When a US Navy des­troyer sailed past the Spratly Islands in late October, much of Asia breathed a sigh of relief. The administration of President Barack Obama had put deed to the insistence of Ashton Carter, defence secretary, that the US “will fly, sail and operate wherever international law allows”. A line had been drawn in China’s “Great Wall of Sand”, demonstrating US freedom to operate at will in the South China Sea.

Relief has since turned to puzzlement. As details have emerged, they have given rise to confusion over what the USS Lassen did and did not do. The US has been accused of sending mixed signals. And the administration’s wall of silence on the mission has not helped.

The US continues to express concern over Chinese intentions. Mr Obama said in Manila on Wednesday: “We agree on the need for bold steps to lower tensions, including pledging to halt further reclamation, new construction and militarisation of disputed areas in the South China Sea.” But the Lassen’s mission may in fact have strengthened Beijing’s legal hand by tacitly acknowledging a territorial sea around one of its new artificial islands.

We know it was warned not to enter “Chinese waters” as it passed within 12 nautical miles of Subi Reef, a formerly submerged natural feature on which China has built an artificial island. We know its crew talked chow with their Chinese naval shadows. But vital specifics remain unclear, such as which other small features the destroyer passed in the Spratlys and how it operated as it steamed by. Unnamed US government sources have insinuated that the warship invoked the protocol of “innocent passage”. This is a subdued mode of conduct that applies to a state’s territorial sea, which under the UN convention on the law of the sea extend to 12 nautical miles.

If there was strategic logic to the operational caution of the Lassen’s transit, it could either be to probe China’s res­ponses; or it could be that it was scripted in such a way as to mollify hawks at home while keeping Sino-US relations on track during east Asia’s summit season — with an eye on securing a global climate-change agreement with China’s co-operation in Paris. Or perhaps it was meant as a ladder for Beijing to climb down from its assertive stance and to clarify the nature of its claims within the disputed “nine-dash line”.

The point is we do not know. Whatever signals the US was trying to send have been lost in translation. Reports that a US B52 bomber subsequently flew near the Spratlys have not dispelled the ambiguity surrounding US intentions.

Collected data |

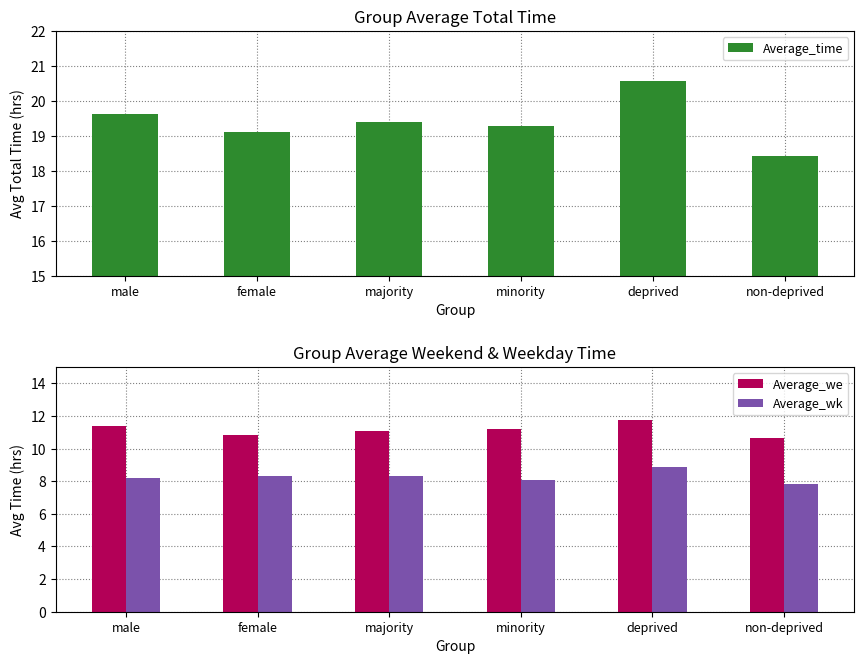

What is the spread (max minus min) of values at non-deprived?

10.6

Task instructions | According to the South China Sea text, how close to Subi Reef did the USS Lassen pass? Base your answer solely on the South China Sea text, not on the data.

Exercise answer | It passed within 12 nautical miles of Subi Reef.